No me quedaban fuerzas para resistirme. Su empujón me hizo salir volando hacia atrás.
Mi cuerpo se estrelló con fuerza contra una roca afilada. Las heridas que acababan de dejar de sangrar se reabrieron.
Un dolor ardiente me atravesó cada parte del cuerpo. Me acurruqué en el suelo, luchando por respirar mientras la sangre fresca se filtraba lentamente en la tierra que tenía debajo.

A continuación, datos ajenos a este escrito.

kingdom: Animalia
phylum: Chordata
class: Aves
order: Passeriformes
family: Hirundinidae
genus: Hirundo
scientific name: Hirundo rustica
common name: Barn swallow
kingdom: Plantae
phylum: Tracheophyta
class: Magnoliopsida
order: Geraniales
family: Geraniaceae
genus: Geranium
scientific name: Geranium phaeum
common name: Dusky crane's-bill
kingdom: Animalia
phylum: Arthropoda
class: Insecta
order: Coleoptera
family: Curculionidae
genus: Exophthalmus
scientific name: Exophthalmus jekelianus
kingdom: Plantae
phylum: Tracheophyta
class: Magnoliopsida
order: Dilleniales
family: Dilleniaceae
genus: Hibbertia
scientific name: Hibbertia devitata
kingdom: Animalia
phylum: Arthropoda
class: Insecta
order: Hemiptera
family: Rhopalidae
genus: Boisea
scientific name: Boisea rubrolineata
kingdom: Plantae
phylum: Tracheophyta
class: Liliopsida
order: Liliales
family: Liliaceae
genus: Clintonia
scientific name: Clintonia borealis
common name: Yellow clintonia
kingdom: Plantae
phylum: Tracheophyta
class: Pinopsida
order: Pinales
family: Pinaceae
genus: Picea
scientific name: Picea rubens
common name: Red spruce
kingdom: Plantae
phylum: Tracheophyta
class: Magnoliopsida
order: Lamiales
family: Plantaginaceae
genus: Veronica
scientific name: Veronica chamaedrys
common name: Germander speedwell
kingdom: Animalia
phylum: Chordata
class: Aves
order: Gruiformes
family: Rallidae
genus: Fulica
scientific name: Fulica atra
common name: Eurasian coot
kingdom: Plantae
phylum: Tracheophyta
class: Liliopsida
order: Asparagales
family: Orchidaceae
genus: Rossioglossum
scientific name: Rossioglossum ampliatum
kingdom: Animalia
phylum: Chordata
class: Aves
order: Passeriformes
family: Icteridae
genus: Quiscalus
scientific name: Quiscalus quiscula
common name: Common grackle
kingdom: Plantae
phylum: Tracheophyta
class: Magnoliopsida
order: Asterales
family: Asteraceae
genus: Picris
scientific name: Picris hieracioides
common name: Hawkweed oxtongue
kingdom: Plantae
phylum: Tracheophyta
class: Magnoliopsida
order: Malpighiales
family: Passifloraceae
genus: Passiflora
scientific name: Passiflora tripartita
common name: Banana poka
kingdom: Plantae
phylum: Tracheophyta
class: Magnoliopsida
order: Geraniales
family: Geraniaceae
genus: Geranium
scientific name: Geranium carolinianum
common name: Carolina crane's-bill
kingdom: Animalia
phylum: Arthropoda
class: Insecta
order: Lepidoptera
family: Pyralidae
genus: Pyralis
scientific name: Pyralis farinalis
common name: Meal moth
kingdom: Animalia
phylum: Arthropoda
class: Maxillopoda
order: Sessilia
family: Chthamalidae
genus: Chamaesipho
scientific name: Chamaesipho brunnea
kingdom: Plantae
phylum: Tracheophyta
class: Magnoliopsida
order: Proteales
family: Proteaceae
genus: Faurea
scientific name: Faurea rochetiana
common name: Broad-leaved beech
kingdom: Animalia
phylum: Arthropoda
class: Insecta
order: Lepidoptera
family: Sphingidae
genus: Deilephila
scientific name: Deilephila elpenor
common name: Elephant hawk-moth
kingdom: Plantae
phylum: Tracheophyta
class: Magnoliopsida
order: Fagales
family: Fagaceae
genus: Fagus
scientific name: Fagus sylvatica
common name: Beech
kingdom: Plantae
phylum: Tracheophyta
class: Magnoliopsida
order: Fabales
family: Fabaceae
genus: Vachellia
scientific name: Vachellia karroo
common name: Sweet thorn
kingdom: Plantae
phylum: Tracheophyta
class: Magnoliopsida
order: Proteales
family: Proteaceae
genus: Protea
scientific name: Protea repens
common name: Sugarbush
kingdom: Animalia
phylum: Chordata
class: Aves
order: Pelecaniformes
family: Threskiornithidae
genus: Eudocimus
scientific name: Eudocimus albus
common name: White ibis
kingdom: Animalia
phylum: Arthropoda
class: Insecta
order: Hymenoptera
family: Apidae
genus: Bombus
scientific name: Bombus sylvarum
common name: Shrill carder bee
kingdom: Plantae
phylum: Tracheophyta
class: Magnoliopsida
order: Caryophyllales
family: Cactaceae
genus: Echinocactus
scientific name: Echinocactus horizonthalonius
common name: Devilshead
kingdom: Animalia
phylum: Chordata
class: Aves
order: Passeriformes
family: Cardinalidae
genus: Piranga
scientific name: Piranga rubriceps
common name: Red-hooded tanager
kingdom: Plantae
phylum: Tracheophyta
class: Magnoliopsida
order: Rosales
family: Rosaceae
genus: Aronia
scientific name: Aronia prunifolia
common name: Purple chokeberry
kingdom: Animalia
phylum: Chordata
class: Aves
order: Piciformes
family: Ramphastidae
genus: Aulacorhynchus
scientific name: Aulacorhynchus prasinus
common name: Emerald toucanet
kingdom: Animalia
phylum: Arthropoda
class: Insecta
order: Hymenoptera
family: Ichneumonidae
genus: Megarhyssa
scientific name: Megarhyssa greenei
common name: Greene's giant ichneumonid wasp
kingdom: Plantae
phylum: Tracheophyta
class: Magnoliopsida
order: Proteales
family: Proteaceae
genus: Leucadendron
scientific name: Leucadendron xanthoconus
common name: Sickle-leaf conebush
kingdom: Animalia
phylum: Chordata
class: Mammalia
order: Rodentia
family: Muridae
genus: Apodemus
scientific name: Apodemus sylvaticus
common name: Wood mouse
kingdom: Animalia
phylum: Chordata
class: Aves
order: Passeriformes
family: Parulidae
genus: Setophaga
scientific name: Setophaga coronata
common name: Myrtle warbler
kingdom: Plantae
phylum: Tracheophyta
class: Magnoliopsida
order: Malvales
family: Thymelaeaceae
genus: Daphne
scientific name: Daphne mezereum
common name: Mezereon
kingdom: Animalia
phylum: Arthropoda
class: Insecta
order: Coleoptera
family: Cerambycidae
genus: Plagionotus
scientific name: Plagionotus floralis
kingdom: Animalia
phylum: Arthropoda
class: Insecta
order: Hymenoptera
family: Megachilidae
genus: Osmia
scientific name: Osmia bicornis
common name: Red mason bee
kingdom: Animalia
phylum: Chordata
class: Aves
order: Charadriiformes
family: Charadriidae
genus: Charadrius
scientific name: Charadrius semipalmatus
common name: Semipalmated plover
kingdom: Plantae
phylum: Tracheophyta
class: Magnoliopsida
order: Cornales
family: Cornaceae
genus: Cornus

«¡Todo esto es culpa tuya! Si Ethan no hubiera intentado salvarte, nada de esto habría pasado!», exclamó Evelyn, de pie frente a mí, con los ojos llenos de odio y desprecio. «¡No eres más que una maldición! ¡Le traíste la muerte a tu propio padre y ahora también le has traído la desgracia a Ethan! Eres la mala suerte personificada. ¿Por qué no te moriste junto con Ivy? ¿Por qué sigues viva?».
«Lo siento… Lo siento tanto…». Yacía en el suelo, aceptando cada acusación que me lanzaba.
Bajé la mirada hacia mis manos heridas y luego la deslicé lentamente hacia el altar.
Quizá Evelyn tenía razón. Si yo nunca hubiera existido, Ethan nunca habría sufrido así.